The project is an important grading item of the course (30% of the grade). It will allow you to choose a dataset and a question of interest, run analyses, and communicate your results. Project Milestone P1 is submitted by filling a Google Form, while project Milestones P2 and P3 are submitted by having a GitHub repository with the required deliverables at the date of the deadline. The repositories will be automatically collected.

Schedule

The schedule for the projects is as follows:

  • Milestone P1, due 23:59 CET, 4 Oct 2024 (10% of the project): To be done individually, where each student submits an outline of project ideas of up to 500 words by filling a Google Form. We will grade the creativity and clarity of the proposed ideas.
  • Milestone P2, due 23:59 CET, 15 Nov 2024 (20% of the project): To be done as a team, where the team submits a GitHub repository that includes: (1) a well-organized README containing the detailed project proposal (up to 1000 words) and (2) code containing initial analyses and data handling pipelines. We will grade the correctness, quality of code, and quality of textual descriptions.
  • Milestone P3, due 23:59 CET, 20 Dec 2024 (70% of the project): To be done as a team, where the team submits a data story using a platform of their choice, and the project GitHub repository containing your final code. We will grade the overall datastory and the associated code for correctness and quality, and quality of textual descriptions.

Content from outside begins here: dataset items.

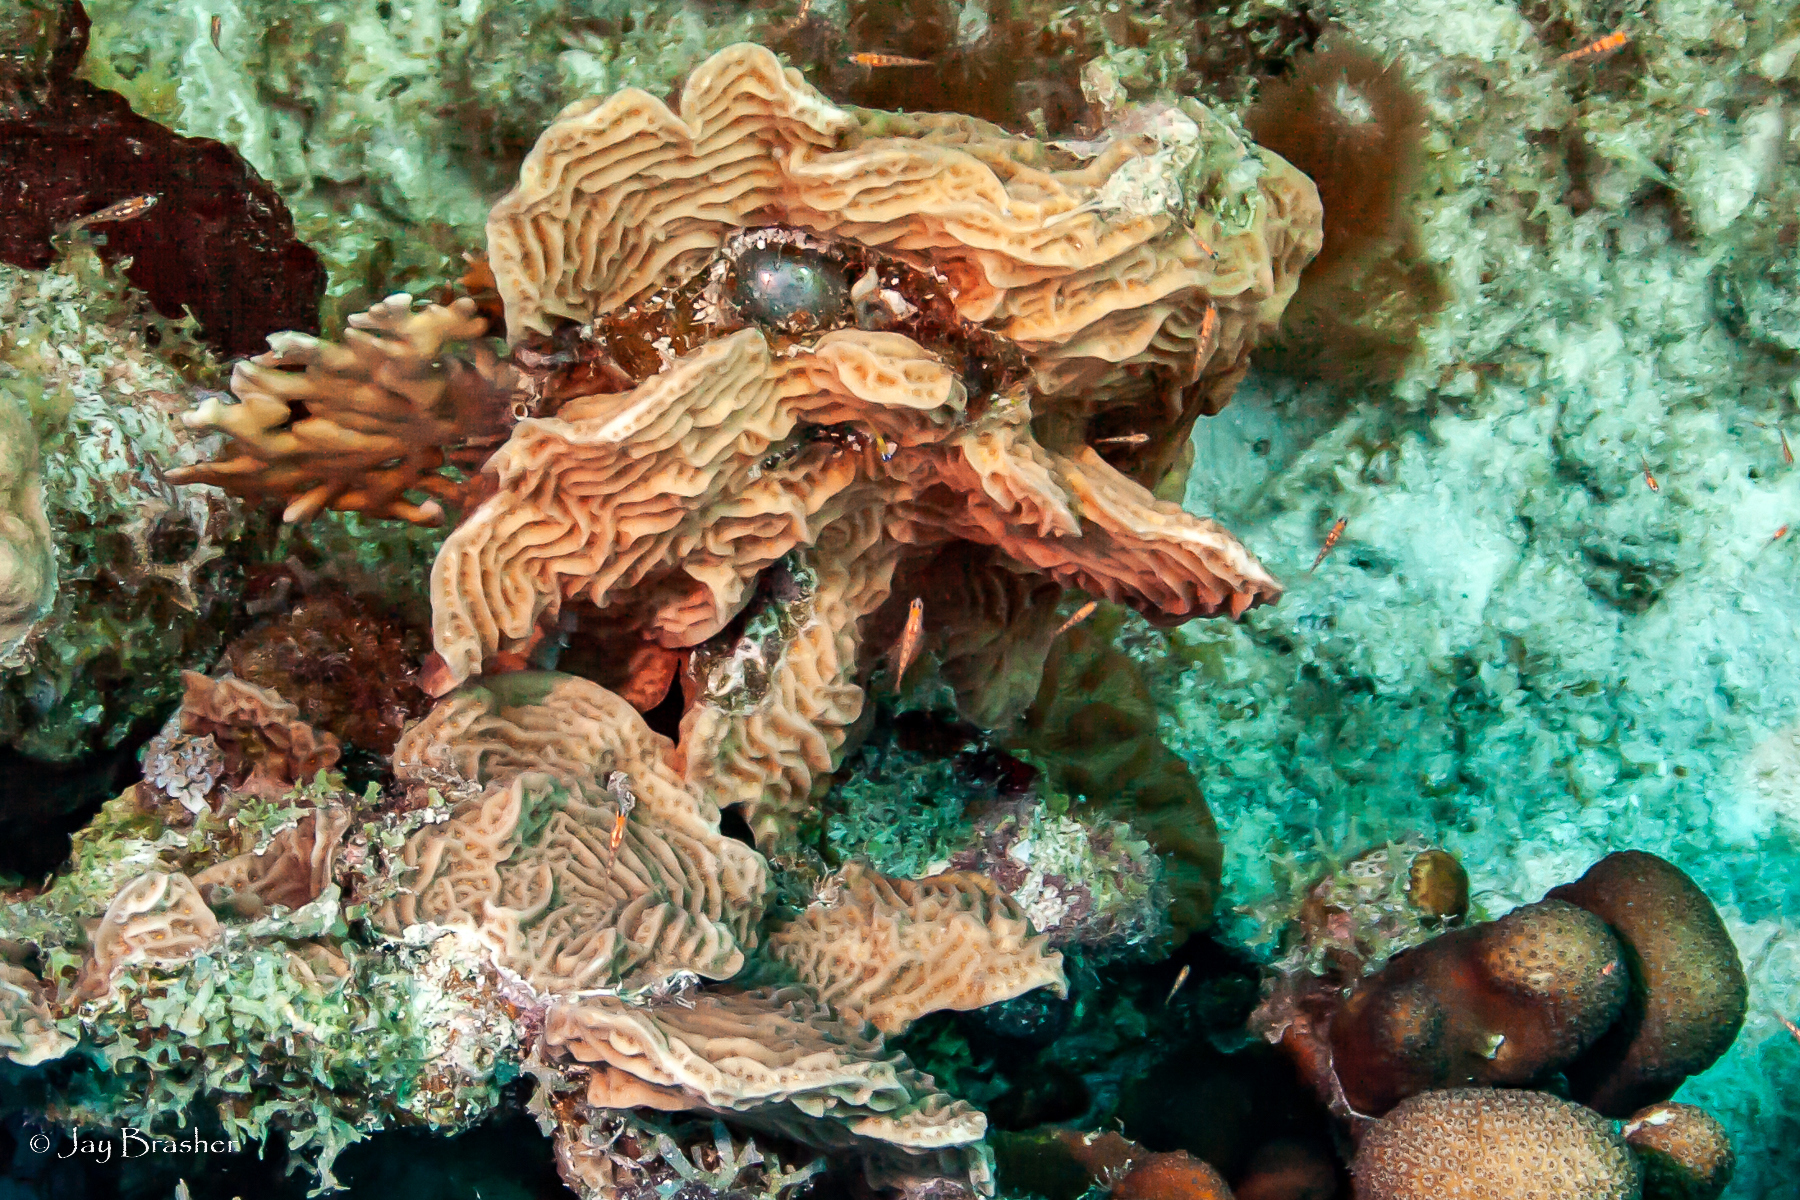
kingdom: Animalia
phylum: Cnidaria
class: Anthozoa
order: Scleractinia
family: Agariciidae
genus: Agaricia
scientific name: Agaricia agaricites
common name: Lettuce coral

The bulk of your work should be over before Christmas, in order for you to focus on the exam (and exams of other classes). Note: Additional details about each project milestone are available below.

P1: First glimpse at the data

For Milestone P1, the first task for each team will be to select a dataset. We provide a variety of datasets that you can choose from. After selecting a dataset, each team member will individually perform the following tasks:

  1. Read the paper(s) relevant to the chosen dataset. Please see Column G of the dataset Google sheet. If you don’t fully grasp the technical details of the proposed methods, that’s totally fine. What matters is that you understand what the dataset is and how it was derived.
  2. Familiarize yourself with the chosen dataset. The best way to do this is by playing around with it, for example, by extracting summary statistics and going through different small samples of the dataset. Note that there is no need to load and perform an in-depth analysis of the entire dataset for Milestone P1.
  3. Once you have explored the dataset, propose exactly three bold and creative ideas for proposals of projects that could be done with your chosen dataset. At this stage, it does not matter whether the ideas are easily feasible or not, but you should still consider the data you would (potentially) need to realize the proposed ideas. Also, the ideas proposed in Milestone P1 may not necessarily turn out to be the project you will eventually do. The idea of this first milestone is to get the juices flowing, get you in a creative mode, and, at the same time, get your hands dirty! For each idea, it is important to clearly state: (1) the overall goal (title) of the project (2) high-level research questions (3) high-level steps for solution for each research question (no need for precise method implementations).

P1 deliverable: An outline of project ideas of up to 500 words (done individually). The outline of project ideas is submitted by filling a Google Form. We will grade the creativity and clarity of the proposed ideas. Note that for this first milestone we are not going to grade any code.

P2 & P3 - more information soon!